Os números revelam contrastes relevantes entre os sistemas educacionais da região e ajudam a explicar por que alguns avançam mais rapidamente do que outros.
Índice revela quem mantém alunos na escola e garante aprendizagem
O desempenho chileno aparece no Índice de Resultados Escolares (IRE), elaborado pela organização Todos Pela Educação em parceria com o Banco Interamericano de Desenvolvimento (BID).
O indicador não se limita à taxa de matrícula: ele cruza frequência escolar, progressão no ano adequado à idade e domínio mínimo de leitura e matemática, oferecendo um retrato mais completo da experiência educacional.

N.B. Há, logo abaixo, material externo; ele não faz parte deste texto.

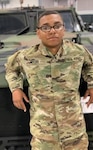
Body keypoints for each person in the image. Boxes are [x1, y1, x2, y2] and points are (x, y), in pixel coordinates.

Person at [5, 10, 93, 150]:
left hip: (74, 135)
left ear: (64, 29)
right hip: (43, 137)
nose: (52, 31)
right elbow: (11, 69)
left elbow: (90, 65)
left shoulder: (78, 52)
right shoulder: (26, 56)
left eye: (57, 26)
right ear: (38, 32)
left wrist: (91, 84)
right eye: (46, 27)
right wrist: (16, 88)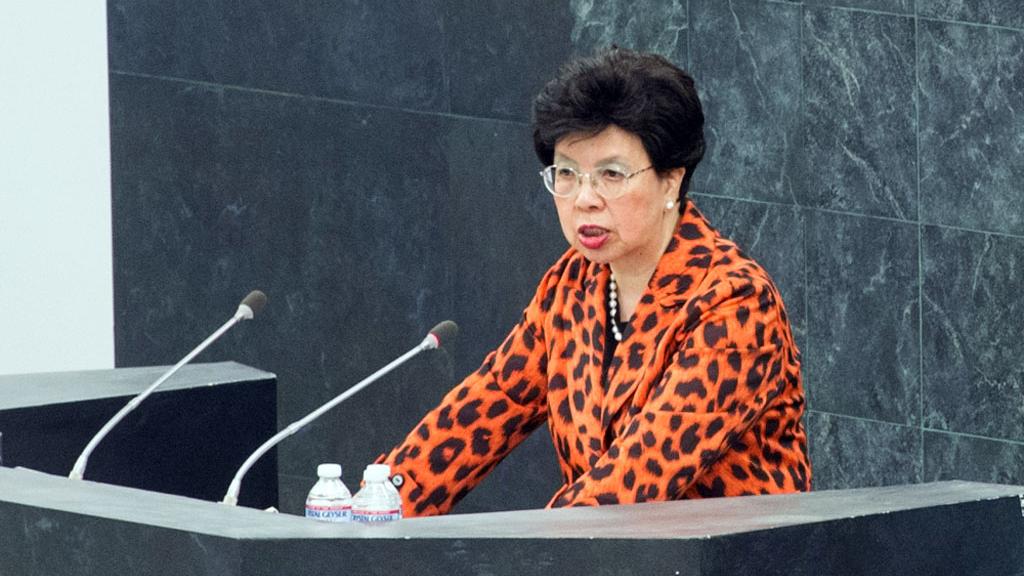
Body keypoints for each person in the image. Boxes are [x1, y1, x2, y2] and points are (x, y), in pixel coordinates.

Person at [378, 48, 811, 516]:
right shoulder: (572, 284)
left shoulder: (736, 302)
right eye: (567, 173)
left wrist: (526, 550)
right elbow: (480, 414)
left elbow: (632, 483)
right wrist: (371, 506)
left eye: (611, 174)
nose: (585, 198)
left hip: (728, 554)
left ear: (670, 181)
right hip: (600, 549)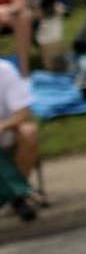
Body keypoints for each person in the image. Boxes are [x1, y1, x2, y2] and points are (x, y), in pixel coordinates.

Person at [0, 55, 39, 222]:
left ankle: (16, 196)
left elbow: (23, 113)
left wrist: (2, 126)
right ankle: (17, 195)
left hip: (6, 131)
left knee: (29, 132)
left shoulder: (4, 71)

No Chile, 38 em cada 100 estudantes de 15 anos atendem simultaneamente a esses critérios. O país também apresenta alta cobertura escolar, alcançando cerca de 95% dos jovens até os 17 anos.
Em seguida aparecem Uruguai (36) e Peru (28). Mais abaixo no ranking estão México e Brasil, ambos com 23 estudantes dentro do padrão considerado adequado. Argentina (22), Colômbia (19) e Paraguai (11) completam a lista.
No Brasil, os dados indicam avanços no acesso à escola. Em 2022, aproximadamente 90% dos adolescentes de 15 anos estavam matriculados, e pouco mais de 80% frequentavam a série compatível com a idade. Ainda assim, quando o foco passa a ser a aprendizagem, o desempenho se mostra limitado.
Segundo o IRE, apenas 23% dos estudantes brasileiros conseguem reunir presença, progressão e proficiência mínima em Língua Portuguesa e Matemática, com base no PISA.
O resultado mantém o país atrás de Chile, Uruguai e Peru e evidencia desafios persistentes, como desigualdades regionais e a estagnação dos resultados educacionais ao longo da última década.